Once you get one, you find more reasons to use it.
Jeff


----------



## newb (Nov 6, 2010)

I've owned one for 6 years now and I have to tell you it is not worth it for a lowering device. However, if you need to lift a limb or pretension a limb, or do jobs you thought only a crane can do, then it is priceless!


----------



## Saw Dust Smoken (Nov 7, 2010)

*skid logs*

Yes. Could skid logs onto trailer. Use a pulley up high at front if possible. Least amount of friction on floor. 
The unit will need pulley set above to direct rope into winch.
If just log skidding?
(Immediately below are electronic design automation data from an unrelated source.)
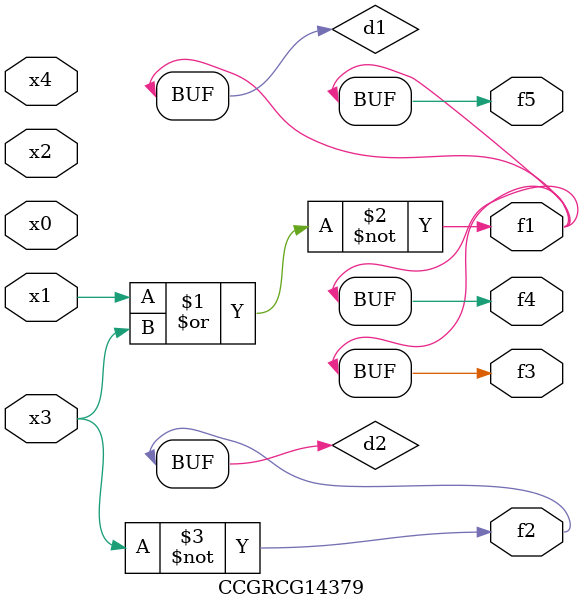
<source format=v>
module CCGRCG14379(
	input x0, x1, x2, x3, x4,
	output f1, f2, f3, f4, f5
);

	wire d1, d2;

	nor (d1, x1, x3);
	not (d2, x3);
	assign f1 = d1;
	assign f2 = d2;
	assign f3 = d1;
	assign f4 = d1;
	assign f5 = d1;
endmodule

</source>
Why not get a mini with grapple of pallet forks?


----------



## trimmerman151 (Nov 7, 2010)

we do alot of residential work over houses and fences etc. just thinking about getting one to save time. also instead of cutting up white pine logs into firewood pieces and loading them into a truck we can skid the logs onto a trailer and take it to the mill thanks for the info guys.


----------



## WolverineMarine (Nov 7, 2010)

my partner has one..I swear to god I don't know how we did some of the stuff we did without it..the 1st or second time we used it we had prolly a 20+foot piece of dead ash suspended..had to be pushing a ton at least(I'll see if I can find the pics)..he hung it there..walked away to take a pic(all tied off)..VERY nice tool..check out some of the techniques you can use it for on youtube(the safe ones)
get the drill attachment too..if you set a line high up..you can buzz a guy up in less than a minute in case your climber had a rough night..LOL lots of other uses though too..

Buy one..you'll love it


----------



## fireman (Nov 18, 2010)

*grcs*

If you have not used the grcs you are missing out.I have put it to the test it has saved me more time and labor cost than any other piece of equipment.We have lowered and raised thousands of pounds with it and never had an issue.More than it is rated for and still working fine.The rating I thinks 2500lb.We have tripled that had no issue.WE use 3\4 bull rope raising and lowering and never had issue.Try to get pics up with it in use.I owe JPS and Charlie and apology sorry it took so long !!!!!!!!! I swear by the Grcs


----------